=== WORK REQUIRED ===
Search the listing for the string "moderate". Copy every line that has it.

=== SUPPLIED DATA ===
● ● ● ● ●

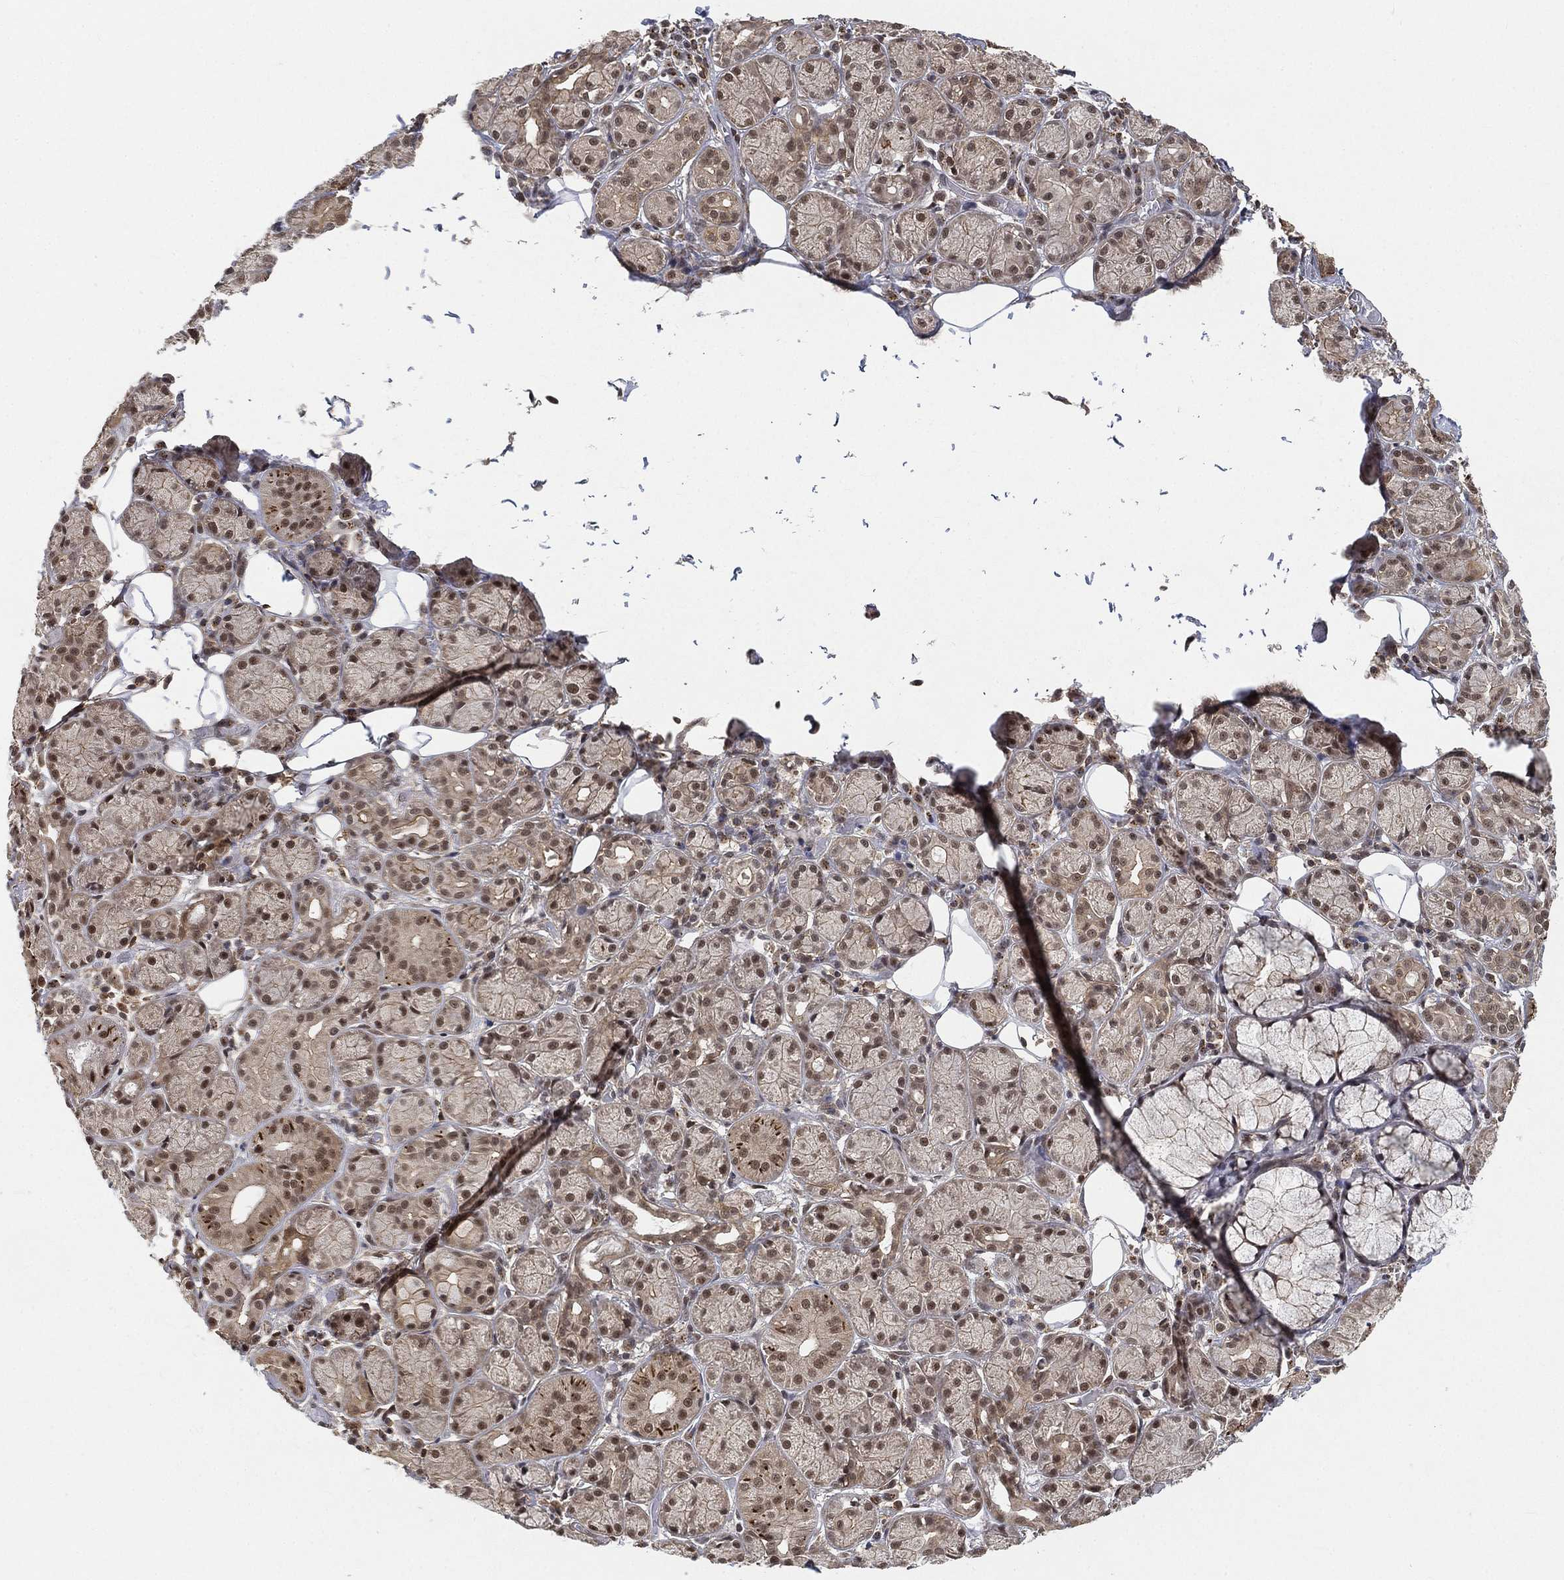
{"staining": {"intensity": "moderate", "quantity": "<25%", "location": "nuclear"}, "tissue": "salivary gland", "cell_type": "Glandular cells", "image_type": "normal", "snomed": [{"axis": "morphology", "description": "Normal tissue, NOS"}, {"axis": "topography", "description": "Salivary gland"}], "caption": "Salivary gland stained with IHC displays moderate nuclear staining in about <25% of glandular cells.", "gene": "RSRC2", "patient": {"sex": "male", "age": 71}}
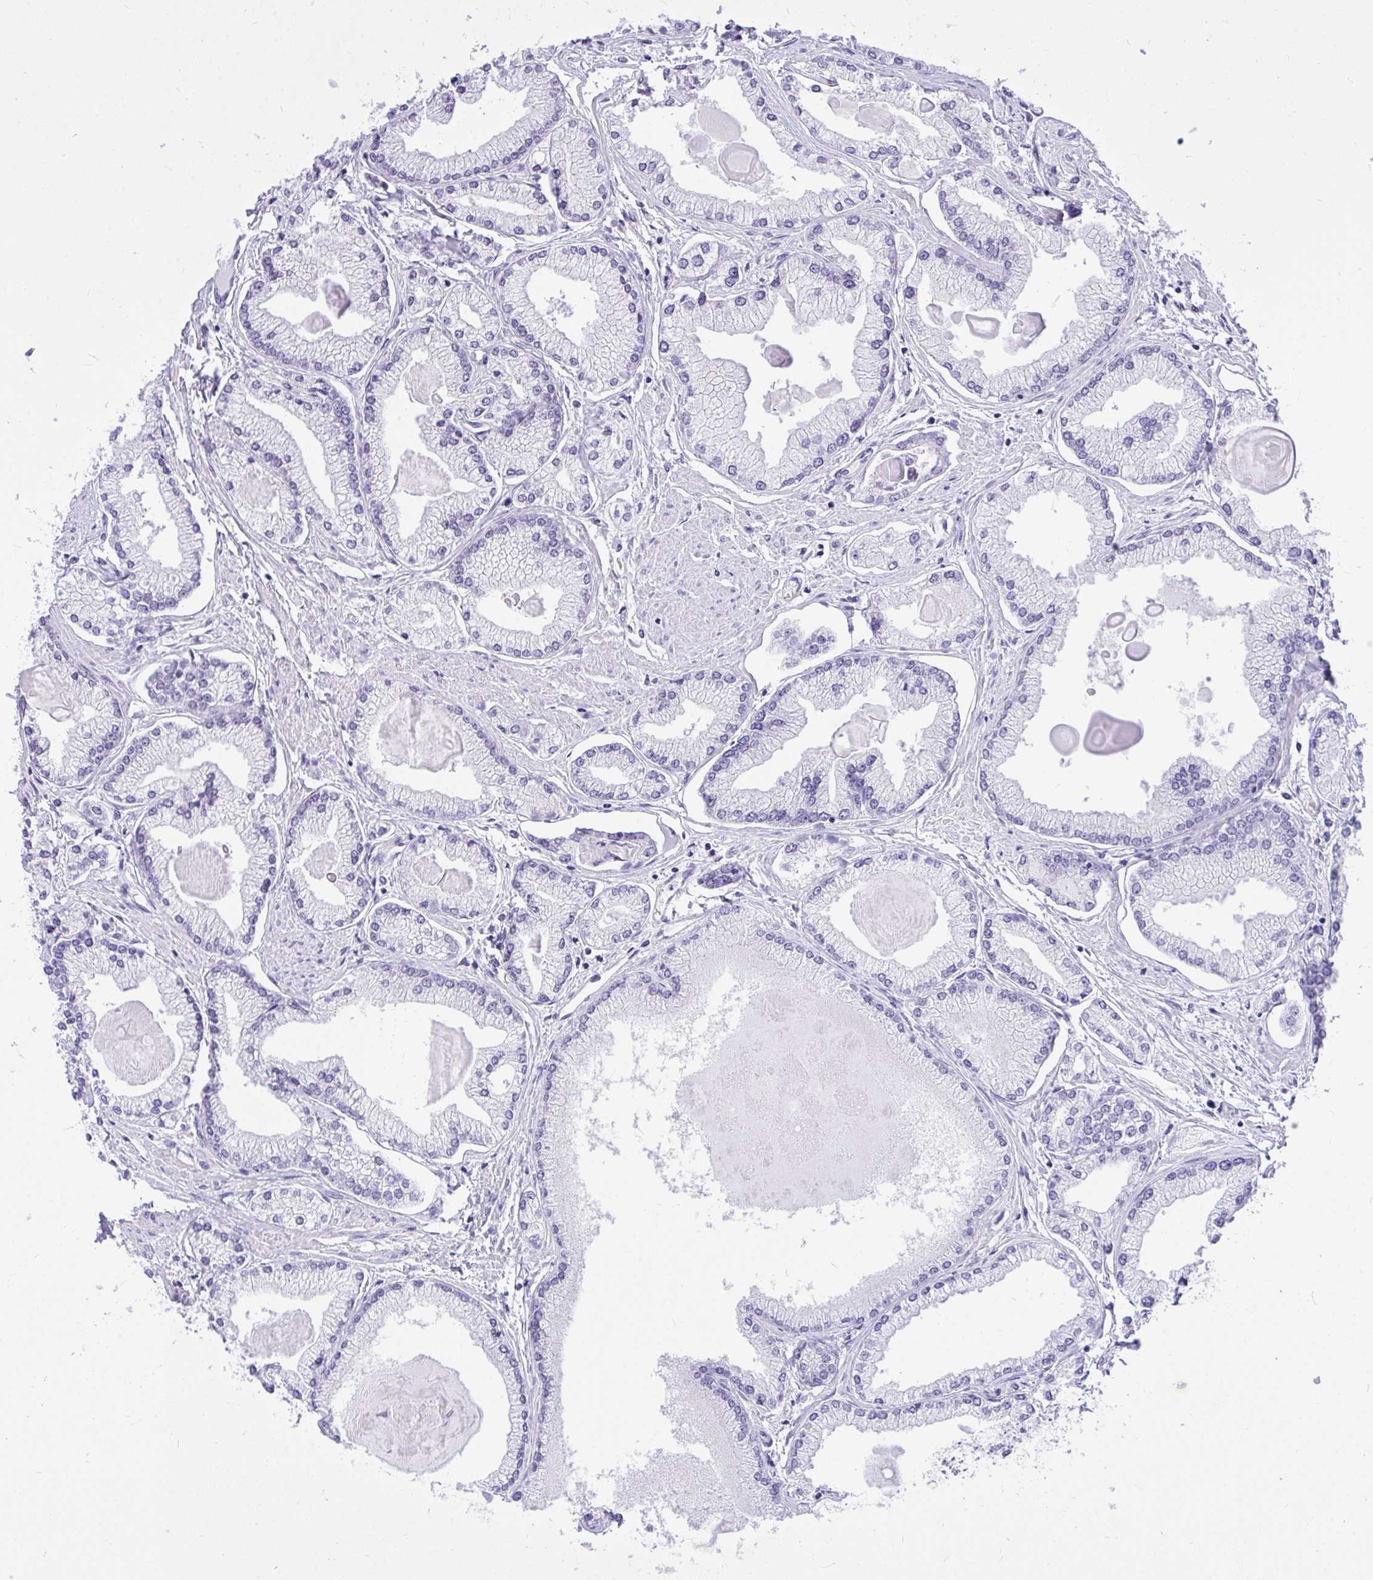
{"staining": {"intensity": "negative", "quantity": "none", "location": "none"}, "tissue": "prostate cancer", "cell_type": "Tumor cells", "image_type": "cancer", "snomed": [{"axis": "morphology", "description": "Adenocarcinoma, High grade"}, {"axis": "topography", "description": "Prostate"}], "caption": "High magnification brightfield microscopy of prostate cancer (adenocarcinoma (high-grade)) stained with DAB (brown) and counterstained with hematoxylin (blue): tumor cells show no significant positivity.", "gene": "PPP1CA", "patient": {"sex": "male", "age": 68}}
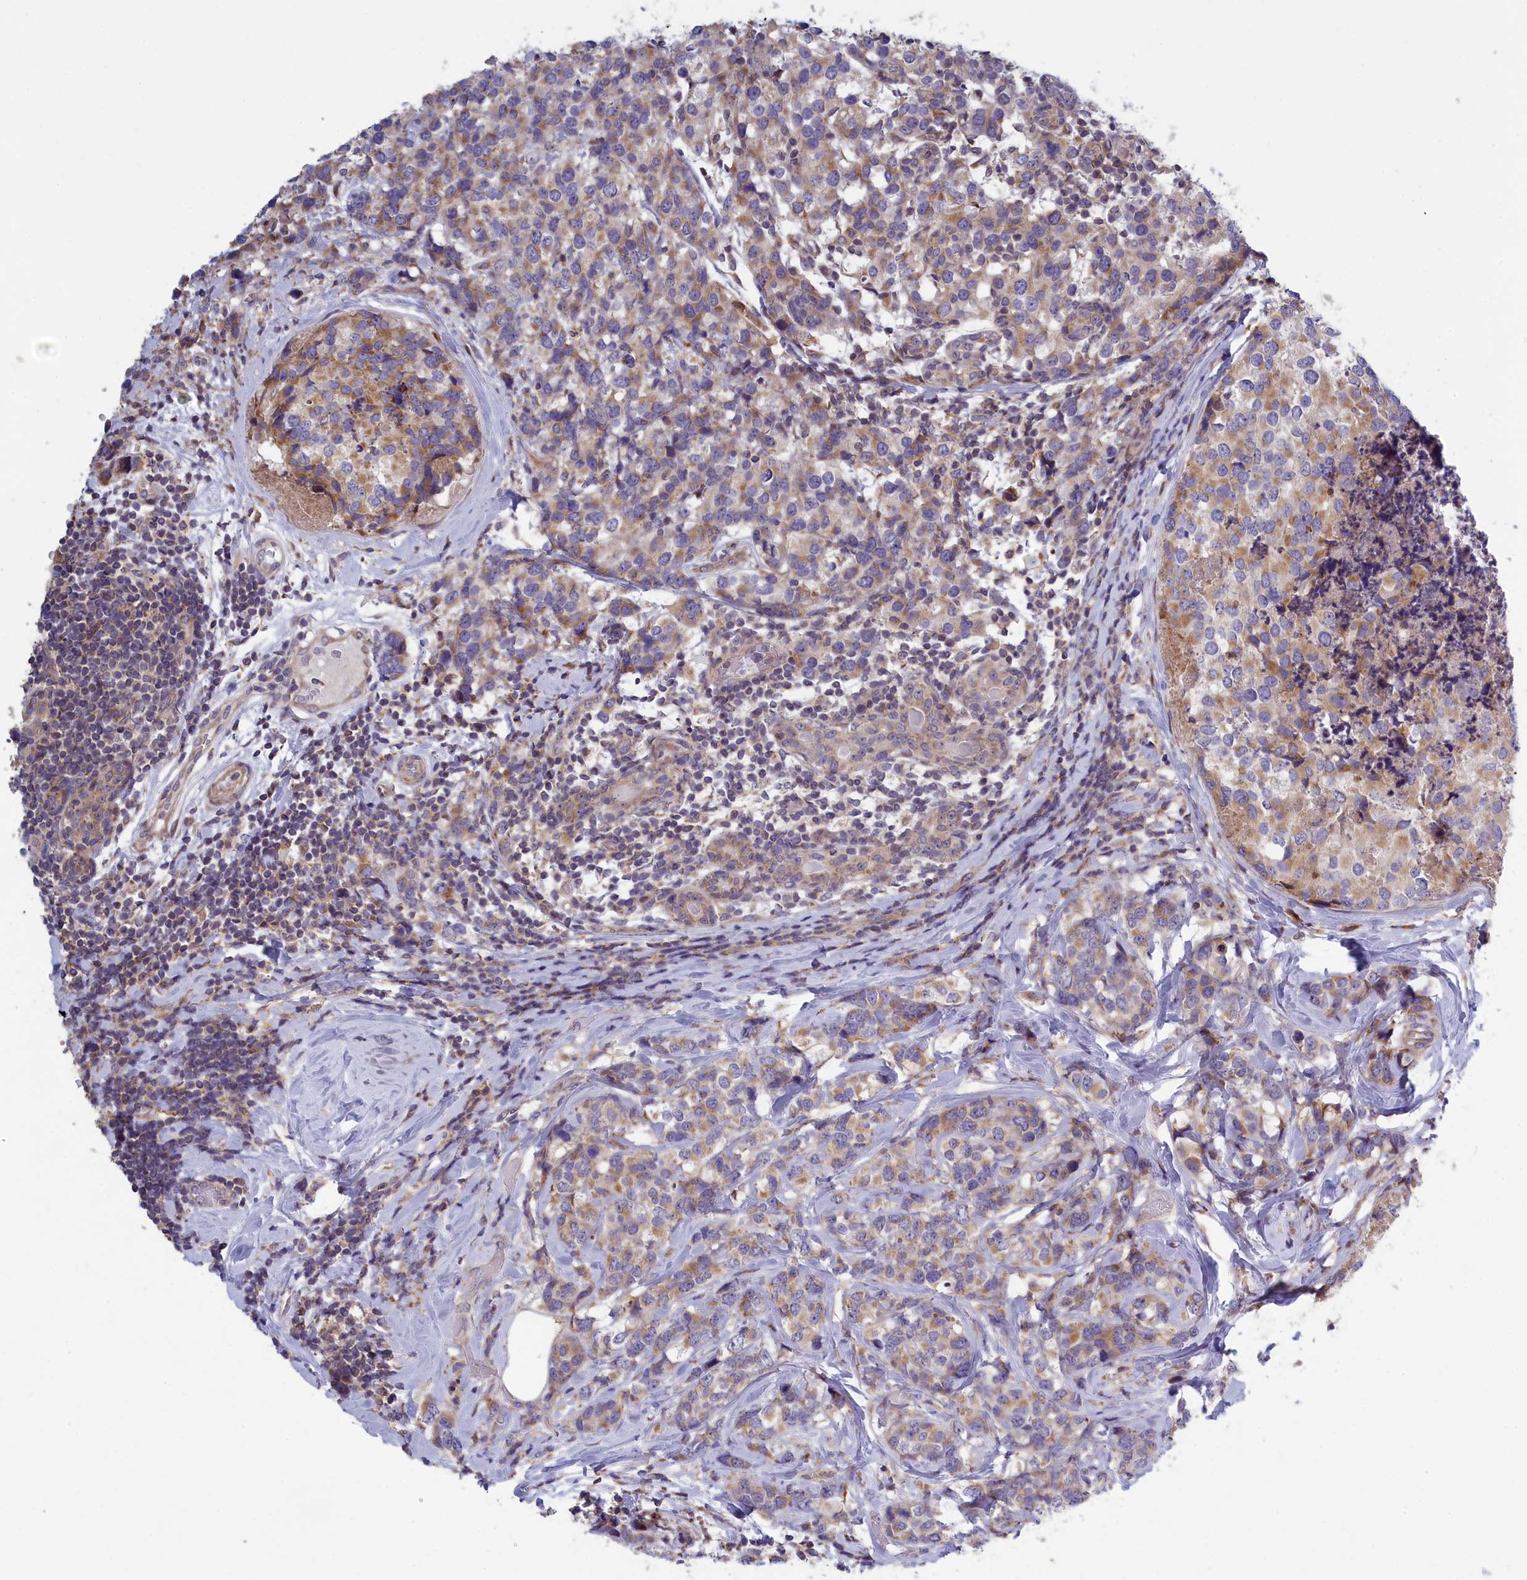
{"staining": {"intensity": "moderate", "quantity": "25%-75%", "location": "cytoplasmic/membranous"}, "tissue": "breast cancer", "cell_type": "Tumor cells", "image_type": "cancer", "snomed": [{"axis": "morphology", "description": "Lobular carcinoma"}, {"axis": "topography", "description": "Breast"}], "caption": "This is an image of immunohistochemistry staining of breast cancer (lobular carcinoma), which shows moderate positivity in the cytoplasmic/membranous of tumor cells.", "gene": "BLTP2", "patient": {"sex": "female", "age": 59}}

● ● ● ● ●

=== YOUR RESPONSE ===
{"staining": {"intensity": "moderate", "quantity": "<25%", "location": "nuclear"}, "tissue": "salivary gland", "cell_type": "Glandular cells", "image_type": "normal", "snomed": [{"axis": "morphology", "description": "Normal tissue, NOS"}, {"axis": "topography", "description": "Salivary gland"}], "caption": "Salivary gland stained with IHC displays moderate nuclear staining in about <25% of glandular cells.", "gene": "RSRC2", "patient": {"sex": "male", "age": 71}}
{"staining": {"intensity": "moderate", "quantity": "25%-75%", "location": "cytoplasmic/membranous"}, "tissue": "breast cancer", "cell_type": "Tumor cells", "image_type": "cancer", "snomed": [{"axis": "morphology", "description": "Lobular carcinoma"}, {"axis": "topography", "description": "Breast"}], "caption": "This is an image of immunohistochemistry staining of breast cancer (lobular carcinoma), which shows moderate positivity in the cytoplasmic/membranous of tumor cells.", "gene": "BLTP2", "patient": {"sex": "female", "age": 59}}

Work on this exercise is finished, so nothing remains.